Aku tak tahu apa yang rusak dengan komputerku ini. Teknisi komputer yang biasa menangani kerusakan komputerku sudah dipanggil, tapi belum datang. Sebagai seorang penulis yang berusaha profesional, aku tak boleh menyerah oleh keadaan ini. Betapapun beratnya, aku mesti menyelesaikan tugasku.
Sebagai langkah darurat, aku mesti mengetik dengan satu tangan saja, sementara satu tangan lainnya menekan-nekan tombol pengatur kontras berulang-kali.

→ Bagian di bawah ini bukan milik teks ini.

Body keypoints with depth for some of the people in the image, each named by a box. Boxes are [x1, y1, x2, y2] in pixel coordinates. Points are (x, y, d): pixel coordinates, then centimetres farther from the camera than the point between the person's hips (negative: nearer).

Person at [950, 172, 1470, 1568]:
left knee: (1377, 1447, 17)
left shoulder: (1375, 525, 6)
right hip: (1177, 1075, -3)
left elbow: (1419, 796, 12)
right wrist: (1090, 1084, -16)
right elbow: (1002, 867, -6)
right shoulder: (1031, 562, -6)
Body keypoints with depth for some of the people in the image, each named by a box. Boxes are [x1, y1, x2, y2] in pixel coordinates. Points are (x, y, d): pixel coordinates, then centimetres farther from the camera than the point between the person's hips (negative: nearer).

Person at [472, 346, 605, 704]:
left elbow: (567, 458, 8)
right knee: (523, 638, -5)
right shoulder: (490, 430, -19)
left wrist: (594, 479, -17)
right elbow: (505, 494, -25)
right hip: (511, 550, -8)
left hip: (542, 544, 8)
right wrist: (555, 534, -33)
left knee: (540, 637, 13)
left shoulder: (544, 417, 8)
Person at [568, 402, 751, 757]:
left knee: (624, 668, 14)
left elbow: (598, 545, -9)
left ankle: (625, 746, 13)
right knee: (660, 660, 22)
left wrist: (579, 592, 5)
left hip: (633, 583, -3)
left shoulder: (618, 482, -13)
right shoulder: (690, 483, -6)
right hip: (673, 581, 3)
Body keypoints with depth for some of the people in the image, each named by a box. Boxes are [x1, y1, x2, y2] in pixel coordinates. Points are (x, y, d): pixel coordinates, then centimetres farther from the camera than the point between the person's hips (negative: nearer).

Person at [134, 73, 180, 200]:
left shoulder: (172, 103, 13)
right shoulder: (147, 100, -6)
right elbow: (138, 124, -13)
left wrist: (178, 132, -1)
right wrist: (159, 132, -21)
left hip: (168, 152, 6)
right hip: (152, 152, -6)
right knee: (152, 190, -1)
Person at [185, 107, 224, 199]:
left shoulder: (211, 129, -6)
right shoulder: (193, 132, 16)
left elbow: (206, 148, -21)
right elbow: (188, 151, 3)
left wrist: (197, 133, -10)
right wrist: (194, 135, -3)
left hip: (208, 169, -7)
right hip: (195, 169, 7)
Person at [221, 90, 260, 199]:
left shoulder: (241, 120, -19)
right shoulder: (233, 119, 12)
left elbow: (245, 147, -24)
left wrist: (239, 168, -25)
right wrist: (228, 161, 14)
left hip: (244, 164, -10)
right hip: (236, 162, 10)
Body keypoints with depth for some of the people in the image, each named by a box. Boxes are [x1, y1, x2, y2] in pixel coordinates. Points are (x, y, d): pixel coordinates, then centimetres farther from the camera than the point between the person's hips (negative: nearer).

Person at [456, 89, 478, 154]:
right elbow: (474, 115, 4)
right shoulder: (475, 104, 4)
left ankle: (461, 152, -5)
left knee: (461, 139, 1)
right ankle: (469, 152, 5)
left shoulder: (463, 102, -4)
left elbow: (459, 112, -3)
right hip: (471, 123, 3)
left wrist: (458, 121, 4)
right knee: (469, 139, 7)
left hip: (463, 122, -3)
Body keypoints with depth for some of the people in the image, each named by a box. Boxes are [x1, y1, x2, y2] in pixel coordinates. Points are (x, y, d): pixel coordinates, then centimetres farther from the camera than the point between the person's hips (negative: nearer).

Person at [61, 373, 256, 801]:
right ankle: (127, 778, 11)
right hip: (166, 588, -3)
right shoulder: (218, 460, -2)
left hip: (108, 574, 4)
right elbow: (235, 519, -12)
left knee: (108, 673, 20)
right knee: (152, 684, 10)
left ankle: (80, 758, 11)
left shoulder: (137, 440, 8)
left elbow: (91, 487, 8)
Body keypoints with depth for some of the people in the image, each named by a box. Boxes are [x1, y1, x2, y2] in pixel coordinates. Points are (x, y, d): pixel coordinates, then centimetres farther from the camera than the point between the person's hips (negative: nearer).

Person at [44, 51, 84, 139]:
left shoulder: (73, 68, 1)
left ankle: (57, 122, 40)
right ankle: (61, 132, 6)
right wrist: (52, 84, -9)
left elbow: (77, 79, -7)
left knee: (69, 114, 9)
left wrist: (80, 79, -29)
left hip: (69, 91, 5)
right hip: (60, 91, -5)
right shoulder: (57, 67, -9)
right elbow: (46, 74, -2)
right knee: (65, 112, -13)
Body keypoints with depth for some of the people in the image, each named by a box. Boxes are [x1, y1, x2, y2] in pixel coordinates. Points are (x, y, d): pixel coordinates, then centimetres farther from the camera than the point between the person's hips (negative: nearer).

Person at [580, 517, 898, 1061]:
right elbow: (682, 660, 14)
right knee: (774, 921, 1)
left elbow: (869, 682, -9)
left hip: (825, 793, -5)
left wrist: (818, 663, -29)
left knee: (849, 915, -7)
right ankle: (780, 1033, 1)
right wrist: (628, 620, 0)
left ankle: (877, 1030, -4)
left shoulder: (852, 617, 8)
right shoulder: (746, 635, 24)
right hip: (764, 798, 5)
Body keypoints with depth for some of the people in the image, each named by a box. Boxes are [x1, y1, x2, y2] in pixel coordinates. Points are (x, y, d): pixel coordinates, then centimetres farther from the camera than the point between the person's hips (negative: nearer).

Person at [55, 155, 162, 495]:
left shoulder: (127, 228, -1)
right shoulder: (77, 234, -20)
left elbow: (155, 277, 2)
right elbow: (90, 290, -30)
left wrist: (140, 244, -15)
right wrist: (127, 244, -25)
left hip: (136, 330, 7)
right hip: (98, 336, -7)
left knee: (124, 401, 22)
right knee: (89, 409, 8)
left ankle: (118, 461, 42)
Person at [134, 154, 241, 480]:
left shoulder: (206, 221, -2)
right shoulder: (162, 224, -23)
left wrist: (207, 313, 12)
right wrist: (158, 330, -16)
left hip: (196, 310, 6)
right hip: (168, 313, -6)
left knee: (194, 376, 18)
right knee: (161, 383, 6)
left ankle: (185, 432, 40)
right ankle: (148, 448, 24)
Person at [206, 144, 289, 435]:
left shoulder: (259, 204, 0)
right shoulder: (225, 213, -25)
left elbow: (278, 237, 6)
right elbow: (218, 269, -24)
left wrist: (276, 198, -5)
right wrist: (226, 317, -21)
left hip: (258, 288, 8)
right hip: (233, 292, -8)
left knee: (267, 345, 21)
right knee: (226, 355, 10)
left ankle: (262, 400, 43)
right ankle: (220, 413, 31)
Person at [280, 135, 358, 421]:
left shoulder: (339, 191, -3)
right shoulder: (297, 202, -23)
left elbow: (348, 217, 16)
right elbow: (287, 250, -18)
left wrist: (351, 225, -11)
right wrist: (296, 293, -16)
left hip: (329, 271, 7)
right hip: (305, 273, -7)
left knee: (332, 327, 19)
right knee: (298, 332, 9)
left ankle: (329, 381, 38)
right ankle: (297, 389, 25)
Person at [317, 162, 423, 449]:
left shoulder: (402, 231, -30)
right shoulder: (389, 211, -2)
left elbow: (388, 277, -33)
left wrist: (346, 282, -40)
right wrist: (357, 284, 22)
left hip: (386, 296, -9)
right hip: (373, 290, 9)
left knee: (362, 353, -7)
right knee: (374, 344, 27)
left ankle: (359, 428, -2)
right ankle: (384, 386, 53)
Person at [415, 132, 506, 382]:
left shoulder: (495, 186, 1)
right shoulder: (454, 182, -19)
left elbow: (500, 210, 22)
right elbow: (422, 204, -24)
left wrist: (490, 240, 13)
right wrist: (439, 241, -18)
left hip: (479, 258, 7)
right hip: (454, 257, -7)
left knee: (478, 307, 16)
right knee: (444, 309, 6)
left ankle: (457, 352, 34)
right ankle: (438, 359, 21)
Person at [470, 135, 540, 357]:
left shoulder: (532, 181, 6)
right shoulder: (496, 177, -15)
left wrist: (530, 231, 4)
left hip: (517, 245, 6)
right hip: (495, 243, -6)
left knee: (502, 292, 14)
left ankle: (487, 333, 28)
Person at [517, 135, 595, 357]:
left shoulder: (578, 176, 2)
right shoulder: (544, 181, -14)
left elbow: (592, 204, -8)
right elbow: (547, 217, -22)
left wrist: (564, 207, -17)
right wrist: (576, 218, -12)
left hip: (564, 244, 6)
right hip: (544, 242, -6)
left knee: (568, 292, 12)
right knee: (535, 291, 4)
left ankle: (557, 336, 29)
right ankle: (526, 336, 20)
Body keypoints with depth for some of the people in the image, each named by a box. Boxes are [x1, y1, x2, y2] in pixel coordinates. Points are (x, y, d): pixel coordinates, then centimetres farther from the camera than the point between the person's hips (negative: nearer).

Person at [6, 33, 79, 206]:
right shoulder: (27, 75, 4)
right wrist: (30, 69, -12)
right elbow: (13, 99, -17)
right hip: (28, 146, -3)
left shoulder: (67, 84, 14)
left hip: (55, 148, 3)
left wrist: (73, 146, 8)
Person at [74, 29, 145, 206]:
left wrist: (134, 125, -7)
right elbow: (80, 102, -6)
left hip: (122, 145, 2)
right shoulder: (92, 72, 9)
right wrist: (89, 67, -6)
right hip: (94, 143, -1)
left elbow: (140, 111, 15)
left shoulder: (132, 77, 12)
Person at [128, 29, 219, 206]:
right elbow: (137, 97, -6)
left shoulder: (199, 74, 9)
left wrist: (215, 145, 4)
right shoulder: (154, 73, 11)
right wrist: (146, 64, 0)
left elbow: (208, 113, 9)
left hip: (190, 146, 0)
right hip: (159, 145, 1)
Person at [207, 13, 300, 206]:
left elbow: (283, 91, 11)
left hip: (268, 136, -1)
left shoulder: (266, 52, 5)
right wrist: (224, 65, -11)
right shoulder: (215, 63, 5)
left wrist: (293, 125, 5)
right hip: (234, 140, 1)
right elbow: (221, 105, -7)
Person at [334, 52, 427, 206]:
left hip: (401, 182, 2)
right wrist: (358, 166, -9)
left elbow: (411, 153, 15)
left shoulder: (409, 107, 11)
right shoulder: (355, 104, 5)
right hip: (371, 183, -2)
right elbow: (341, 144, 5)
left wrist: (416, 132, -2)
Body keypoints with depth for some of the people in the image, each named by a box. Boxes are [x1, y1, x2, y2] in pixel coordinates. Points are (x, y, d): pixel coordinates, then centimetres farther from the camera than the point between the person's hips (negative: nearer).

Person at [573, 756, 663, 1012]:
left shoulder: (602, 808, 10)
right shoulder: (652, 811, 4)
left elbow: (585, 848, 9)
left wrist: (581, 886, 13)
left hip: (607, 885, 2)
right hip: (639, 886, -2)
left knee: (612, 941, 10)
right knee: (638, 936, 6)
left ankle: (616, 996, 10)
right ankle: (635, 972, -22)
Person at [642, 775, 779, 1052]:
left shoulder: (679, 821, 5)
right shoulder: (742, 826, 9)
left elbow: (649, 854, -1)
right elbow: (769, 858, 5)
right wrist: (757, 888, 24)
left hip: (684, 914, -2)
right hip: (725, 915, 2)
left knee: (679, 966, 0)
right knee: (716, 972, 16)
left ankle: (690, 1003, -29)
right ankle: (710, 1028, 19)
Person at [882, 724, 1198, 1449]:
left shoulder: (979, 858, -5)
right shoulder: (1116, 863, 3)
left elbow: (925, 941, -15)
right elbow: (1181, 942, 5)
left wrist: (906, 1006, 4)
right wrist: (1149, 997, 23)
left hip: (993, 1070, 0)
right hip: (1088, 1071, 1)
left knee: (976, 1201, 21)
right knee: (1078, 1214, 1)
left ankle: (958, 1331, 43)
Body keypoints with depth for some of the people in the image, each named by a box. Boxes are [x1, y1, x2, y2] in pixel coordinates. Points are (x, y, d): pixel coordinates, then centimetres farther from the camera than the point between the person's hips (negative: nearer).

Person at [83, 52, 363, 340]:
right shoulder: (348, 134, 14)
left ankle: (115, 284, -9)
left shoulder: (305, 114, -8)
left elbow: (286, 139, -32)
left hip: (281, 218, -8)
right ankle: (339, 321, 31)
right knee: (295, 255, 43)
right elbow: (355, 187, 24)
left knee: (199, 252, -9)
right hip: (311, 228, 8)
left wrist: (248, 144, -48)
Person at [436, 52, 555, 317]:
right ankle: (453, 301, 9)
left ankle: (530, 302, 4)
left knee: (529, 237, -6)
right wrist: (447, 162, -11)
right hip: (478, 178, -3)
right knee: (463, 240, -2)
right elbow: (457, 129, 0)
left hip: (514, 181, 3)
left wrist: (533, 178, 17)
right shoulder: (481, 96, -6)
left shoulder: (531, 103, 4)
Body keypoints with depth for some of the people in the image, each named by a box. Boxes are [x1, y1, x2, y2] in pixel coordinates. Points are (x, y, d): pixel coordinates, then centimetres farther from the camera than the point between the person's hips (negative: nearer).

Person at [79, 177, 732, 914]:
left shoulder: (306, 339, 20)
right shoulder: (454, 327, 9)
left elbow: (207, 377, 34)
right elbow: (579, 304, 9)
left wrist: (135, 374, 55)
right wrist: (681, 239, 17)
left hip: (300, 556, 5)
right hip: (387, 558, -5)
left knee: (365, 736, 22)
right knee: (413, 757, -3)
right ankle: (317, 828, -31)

Capek juga sih, satu tangan yang memegangi tombol di monitor bermenit-menit. Jadilah sesekali aku melepaskannya, dengan risiko bahwa layar monitornya menjadi gelap. Sesekali aku pun mengetik di “kegelapan” (hanya memandangi kibor tanpa memandangi monitor).
Bagaimanapun, aku masih bisa bersyukur. Kedua tanganku masih lengkap. Mataku masih bisa memandang. Coba kalau aku tak mengalami “musibah” ini, mungkin aku tak pernah menyadari betapa besarnya nilai kedua tanganku dan kedua mataku.